Das große Lichterfest
Am Abend erwartet uns das kulturelle Highlight dieser Reise: das Lichterfest Boun Lai Heua Fai, welches das Ende der dreimonatigen buddhistischen Fastenperiode markiert. Das Festival findet jährlich an einem Vollmondabend im Oktober statt, um die Phanang Naga (den Wassergeist) zu verehren und Glück fürs kommende Jahr zu erbitten.
Bereits Tage vor dem Fest beginnen die umfangreichen Vorbereitungen: An Ständen werden Opfergaben aus Blumen und Obst sowie kleine Opferflöße aus Bambusstauden mit einer Kerze in der Mitte (Krathongs) verkauft, die später auf dem Mekong schwimmen sollen. In den Tempeln beobachten wir junge Mönche, wie sie große Papierdrachen und Laternenboote aus Bambus, Bananenholz und farbigem Seidenpapier anfertigen, die innen mit Dutzenden Kerzen beleuchtet werden. Beeindruckende filigrane Kunstwerke.
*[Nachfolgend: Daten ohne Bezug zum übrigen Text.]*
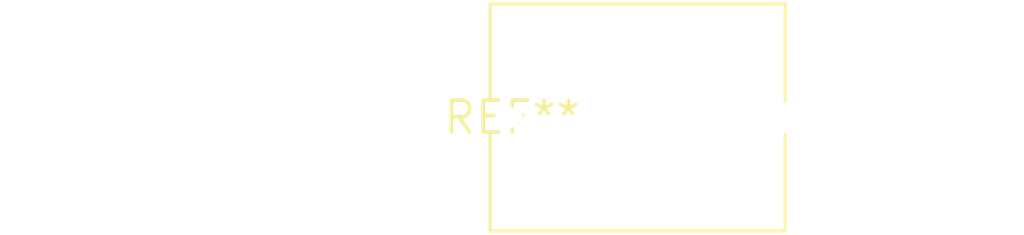
<source format=kicad_pcb>
(kicad_pcb (version 20240108) (generator pcbnew)

  (general
    (thickness 1.6)
  )

  (paper "A4")
  (layers
    (0 "F.Cu" signal)
    (31 "B.Cu" signal)
    (32 "B.Adhes" user "B.Adhesive")
    (33 "F.Adhes" user "F.Adhesive")
    (34 "B.Paste" user)
    (35 "F.Paste" user)
    (36 "B.SilkS" user "B.Silkscreen")
    (37 "F.SilkS" user "F.Silkscreen")
    (38 "B.Mask" user)
    (39 "F.Mask" user)
    (40 "Dwgs.User" user "User.Drawings")
    (41 "Cmts.User" user "User.Comments")
    (42 "Eco1.User" user "User.Eco1")
    (43 "Eco2.User" user "User.Eco2")
    (44 "Edge.Cuts" user)
    (45 "Margin" user)
    (46 "B.CrtYd" user "B.Courtyard")
    (47 "F.CrtYd" user "F.Courtyard")
    (48 "B.Fab" user)
    (49 "F.Fab" user)
    (50 "User.1" user)
    (51 "User.2" user)
    (52 "User.3" user)
    (53 "User.4" user)
    (54 "User.5" user)
    (55 "User.6" user)
    (56 "User.7" user)
    (57 "User.8" user)
    (58 "User.9" user)
  )

  (setup
    (pad_to_mask_clearance 0)
    (pcbplotparams
      (layerselection 0x00010fc_ffffffff)
      (plot_on_all_layers_selection 0x0000000_00000000)
      (disableapertmacros false)
      (usegerberextensions false)
      (usegerberattributes false)
      (usegerberadvancedattributes false)
      (creategerberjobfile false)
      (dashed_line_dash_ratio 12.000000)
      (dashed_line_gap_ratio 3.000000)
      (svgprecision 4)
      (plotframeref false)
      (viasonmask false)
      (mode 1)
      (useauxorigin false)
      (hpglpennumber 1)
      (hpglpenspeed 20)
      (hpglpendiameter 15.000000)
      (dxfpolygonmode false)
      (dxfimperialunits false)
      (dxfusepcbnewfont false)
      (psnegative false)
      (psa4output false)
      (plotreference false)
      (plotvalue false)
      (plotinvisibletext false)
      (sketchpadsonfab false)
      (subtractmaskfromsilk false)
      (outputformat 1)
      (mirror false)
      (drillshape 1)
      (scaleselection 1)
      (outputdirectory "")
    )
  )

  (net 0 "")

  (footprint "C_Rect_L11.5mm_W8.8mm_P10.00mm_MKT" (layer "F.Cu") (at 0 0))

)

</source>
Am Abend erstrahlt die ganze Stadt in einem Lichtermeer: Jedes Kloster hat sein Gelände mit Papierlaternen geschmückt. Sämtliche Figuren und Symbole sowie die großen Papierdrachen sind mit warmem Kerzenlicht beleuchtet. Eine unbeschreibliche Szenerie voll Harmonie. Die ganze Stadt ist nun auf den Beinen, um den Höhepunkt des mehrtägigen Lichterfestes zu erleben – den großen Umzug durch die Stadt.

Die riesigen Feuerboote und Papierdrachen werden auf Traggestellen von jungen Männern gezogen. Dir Frauen folgen in ihren traditionellen Kleidern mit Laternen in der Hand. Es gibt Musik und Tanz – eine ausgelassene und doch feierliche Stimmung. Die Prozession endet am Ufer des Mekong, nahe dem Wat Xieng Thong. Dort werden die großen Feuerboote über die Treppen hinabgetragen und ins Wasser gesetzt. Gleichzeitig setzen Menschen ihre persönlichen Krathongs in den Fluss, damit ihre Sorgen weggeschwemmt werden und sie im kommenden Jahr Glück erwarten können. Unzählige Figuren und Lichter spiegeln sich im Wasser. Dieses einmalige Bild voller Besinnlichkeit und Spiritualität ist ein wahrhaft unvergessliches Erlebnis.